All of this from an empty gymnasium. That which came before, allows voice to that which comes after. Those four walls and that floor have held a plethora of dreams, hopes, wins, losses, successes and failures. Hundreds of thousands of tears, hurt feelings, hugs, handshakes, drops of sweat and blood have mixed with years of effort and a million personal victories and epiphanies to make it that way. These places are a tribute to the power of sport, the potential of individuals and the test of the human condition. When you stand and breathe your breathing legacy.


2) Next time your in a huddle look up.

Look into someone's eyes and see if you can see beyond. See if you can see past the moment, past the frustration, past the emotion. Look and find that feeling that you would do anything, go anywhere and that nothing else in the world matters, because all you can see is the rest of your life. Feeling your body aching, but putting it aside instantly to push forward. The sudden certainty that you are part of something bigger then yourself. A sense of team and fraternity that makes you want to push yourself beyond pain, beyond illness, beyond healthy sacrifice without care because of what you can prove to yourself and those around you.

Look and see the unbridled passion of youth doing something it loves. Witness desire to a point of utter frustration melt behind passion, belief in ones invincibility, and refusal to ever stand down. Feel the wholesomeness of soundless feeling, lungs burning, adrenaline flowing, muscles aching but all leading to clarity of thought and certainty of purpose.

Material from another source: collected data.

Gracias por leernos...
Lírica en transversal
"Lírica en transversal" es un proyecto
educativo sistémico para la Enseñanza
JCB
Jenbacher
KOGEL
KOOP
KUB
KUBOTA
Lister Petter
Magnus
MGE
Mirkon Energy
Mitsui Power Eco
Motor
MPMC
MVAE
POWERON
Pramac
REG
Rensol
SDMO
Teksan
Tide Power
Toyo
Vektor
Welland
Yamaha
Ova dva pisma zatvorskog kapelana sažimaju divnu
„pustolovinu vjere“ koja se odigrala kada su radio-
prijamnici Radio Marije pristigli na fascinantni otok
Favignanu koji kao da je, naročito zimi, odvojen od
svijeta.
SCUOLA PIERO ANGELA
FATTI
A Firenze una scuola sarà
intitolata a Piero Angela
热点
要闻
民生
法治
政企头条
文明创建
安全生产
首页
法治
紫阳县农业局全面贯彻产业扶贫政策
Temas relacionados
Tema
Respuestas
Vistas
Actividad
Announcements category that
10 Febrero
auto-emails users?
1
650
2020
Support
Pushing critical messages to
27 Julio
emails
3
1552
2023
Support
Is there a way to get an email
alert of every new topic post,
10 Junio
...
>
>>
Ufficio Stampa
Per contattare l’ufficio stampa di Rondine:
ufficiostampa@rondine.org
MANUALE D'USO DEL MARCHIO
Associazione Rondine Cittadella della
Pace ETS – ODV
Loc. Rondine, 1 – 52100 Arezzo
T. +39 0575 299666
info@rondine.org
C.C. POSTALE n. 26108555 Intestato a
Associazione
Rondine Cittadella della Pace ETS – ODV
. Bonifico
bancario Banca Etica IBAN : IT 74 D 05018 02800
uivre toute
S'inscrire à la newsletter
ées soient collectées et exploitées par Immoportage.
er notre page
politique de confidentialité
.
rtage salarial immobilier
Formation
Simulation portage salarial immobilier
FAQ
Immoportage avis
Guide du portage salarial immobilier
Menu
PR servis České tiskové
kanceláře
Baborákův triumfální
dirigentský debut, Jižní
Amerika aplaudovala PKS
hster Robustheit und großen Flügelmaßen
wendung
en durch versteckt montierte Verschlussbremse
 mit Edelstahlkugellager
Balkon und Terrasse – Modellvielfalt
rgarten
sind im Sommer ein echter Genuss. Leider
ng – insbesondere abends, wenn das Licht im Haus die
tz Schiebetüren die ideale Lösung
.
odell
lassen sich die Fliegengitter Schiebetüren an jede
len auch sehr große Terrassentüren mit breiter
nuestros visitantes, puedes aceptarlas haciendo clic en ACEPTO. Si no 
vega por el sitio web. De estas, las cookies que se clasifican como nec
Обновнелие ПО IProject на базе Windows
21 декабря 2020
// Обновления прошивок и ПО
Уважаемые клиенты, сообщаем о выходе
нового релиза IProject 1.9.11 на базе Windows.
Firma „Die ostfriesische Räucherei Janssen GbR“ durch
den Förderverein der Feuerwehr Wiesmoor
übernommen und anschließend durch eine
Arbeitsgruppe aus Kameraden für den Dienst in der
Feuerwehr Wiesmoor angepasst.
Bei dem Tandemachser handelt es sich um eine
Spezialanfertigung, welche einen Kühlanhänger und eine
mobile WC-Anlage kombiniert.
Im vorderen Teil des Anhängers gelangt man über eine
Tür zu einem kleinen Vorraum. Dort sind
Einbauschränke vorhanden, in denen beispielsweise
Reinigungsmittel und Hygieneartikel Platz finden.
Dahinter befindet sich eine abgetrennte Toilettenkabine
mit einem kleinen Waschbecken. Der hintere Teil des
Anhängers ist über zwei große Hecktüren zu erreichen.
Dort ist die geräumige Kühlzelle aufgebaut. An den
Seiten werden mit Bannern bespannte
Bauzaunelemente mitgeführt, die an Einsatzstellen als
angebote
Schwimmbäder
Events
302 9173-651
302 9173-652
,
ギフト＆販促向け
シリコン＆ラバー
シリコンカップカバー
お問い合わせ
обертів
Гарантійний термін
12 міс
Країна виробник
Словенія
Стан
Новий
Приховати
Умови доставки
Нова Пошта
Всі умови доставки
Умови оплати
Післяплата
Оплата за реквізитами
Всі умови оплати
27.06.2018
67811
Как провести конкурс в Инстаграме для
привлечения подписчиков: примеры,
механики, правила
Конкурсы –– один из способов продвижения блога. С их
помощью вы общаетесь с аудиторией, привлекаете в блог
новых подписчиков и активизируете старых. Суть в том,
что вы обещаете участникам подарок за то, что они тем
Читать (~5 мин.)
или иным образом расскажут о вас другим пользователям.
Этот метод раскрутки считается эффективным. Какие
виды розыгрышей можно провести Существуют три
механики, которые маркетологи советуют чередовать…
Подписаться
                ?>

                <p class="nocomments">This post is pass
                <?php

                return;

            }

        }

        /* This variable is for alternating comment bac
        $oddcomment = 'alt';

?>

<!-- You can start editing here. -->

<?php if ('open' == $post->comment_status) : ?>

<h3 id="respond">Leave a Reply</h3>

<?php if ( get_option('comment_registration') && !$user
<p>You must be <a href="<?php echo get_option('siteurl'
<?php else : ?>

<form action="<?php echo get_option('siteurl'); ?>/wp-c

Search for that gleam in the eye of those performing or desperate to perform the impossible. Every ounce of their being will vibrate with the need and want, but they will know that they can never be in over their head, frightened of possible consequences or trying and failing. They will know this because in that same moment they will be looking for that same thing in you and finding that same certainty, that same life, that same belief shining through in your eyes.


These are just a couple of the thousands of moments that this game has that keep me coming back for more. Maybe as time goes on I'll add some more.

I hope there are moments that bring you passion and joy. In the journey of basketball and life you need only hold the same thought in mind: "There is no such thing as can I, can't I, will or won't it happen. There is only - Do I care enough?"